**Выбранный фрагмент**
Крымцы были большей частью
вполне оседлы, отчасти были
полукочевниками, но отнюдь не кочевниками.
В материковой части Восточной Европы они не
кочевали, а только воевали и грабили. Но на
южных границах Руси их войска появлялись,
имея внешний облик кочевников, нерегулярно,
то тут, то там, давая повод считать их
бродячими. На Руси долго не понимали
принципиальной разницы между крымцами и
прочими татарами и ногайцами. Этому
способствовали и мусульманская религия, к
тому времени распространившаяся у всех
татар и ногайцев, и то, что крымские ханы
изображали себя наследниками Золотой Орды (хотя
сами больше всех способствовали ее
уничтожению).

**Собранные данные**
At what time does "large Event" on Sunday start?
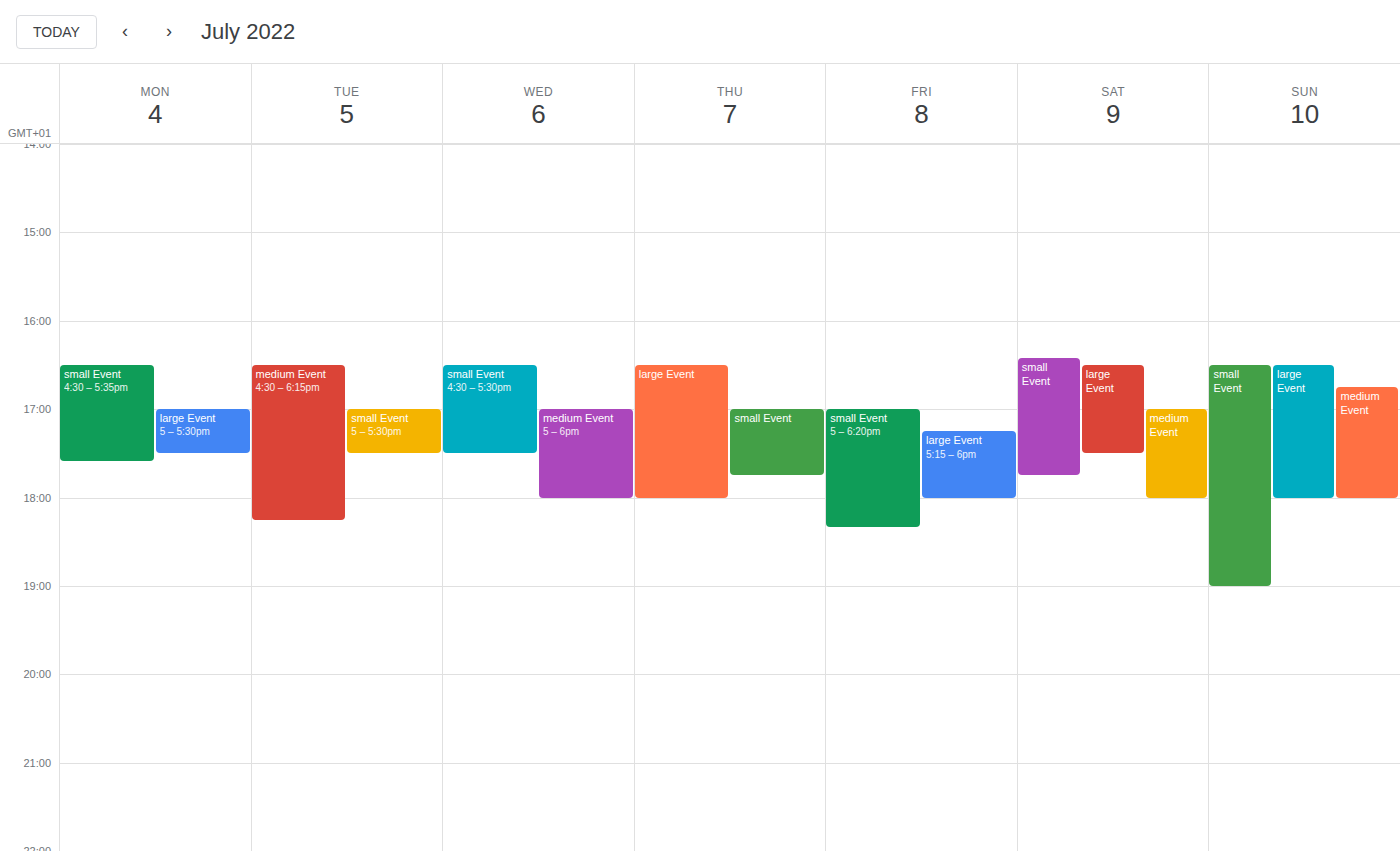
4:30 PM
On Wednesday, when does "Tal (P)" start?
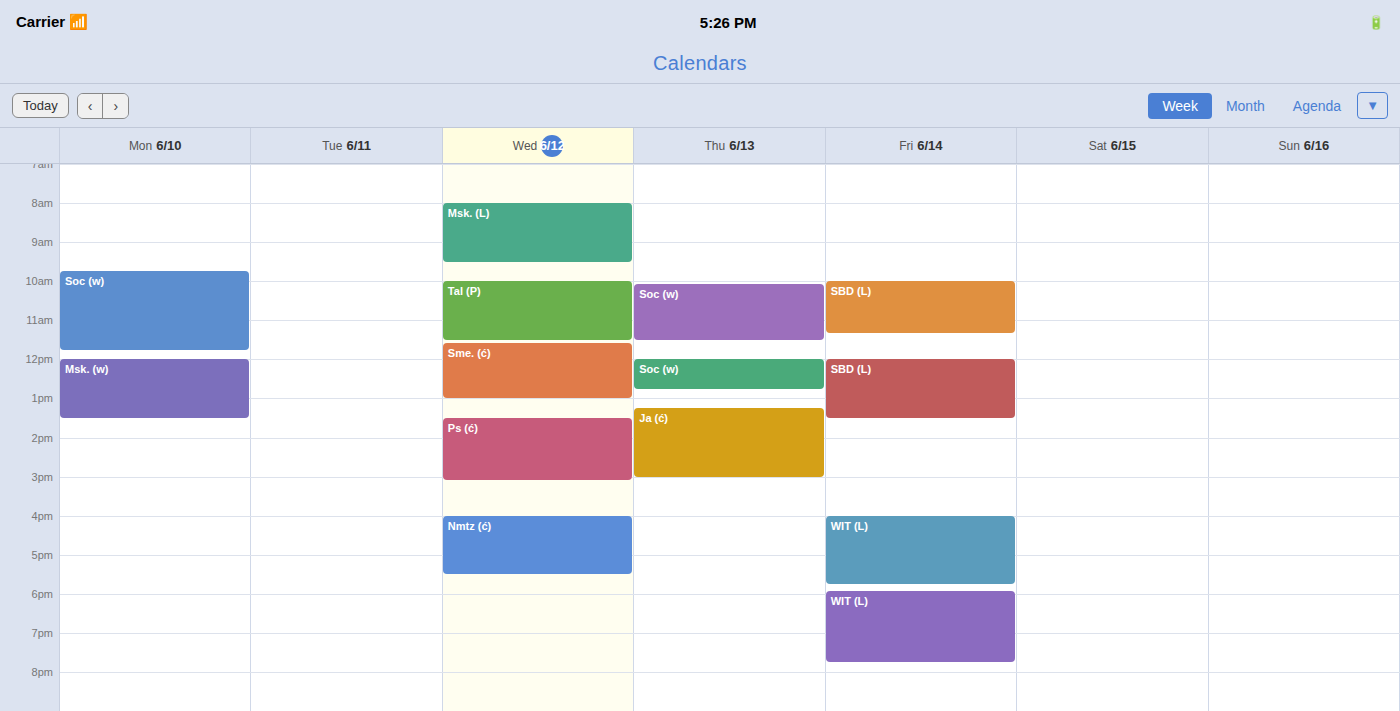
10:00 AM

**Короткое упражнение**
Согласуются ли с выбранным фрагментом утверждения ниже? На каждое ответьте «да» или «нет» и приведите точную цитату из фрагмента, которая это решает.
1. Крымцы были кочевниками.
2. На Руси долго не различали крымцев и ногайцев по существу.
3. Крымские ханы больше всех поддерживали Золотую Орду.

**Решение упражнения**
1. Нет: «отчасти были полукочевниками, но отнюдь не кочевниками».
2. Да: «На Руси долго не понимали принципиальной разницы между крымцами и прочими татарами и ногайцами».
3. Нет: «сами больше всех способствовали ее уничтожению».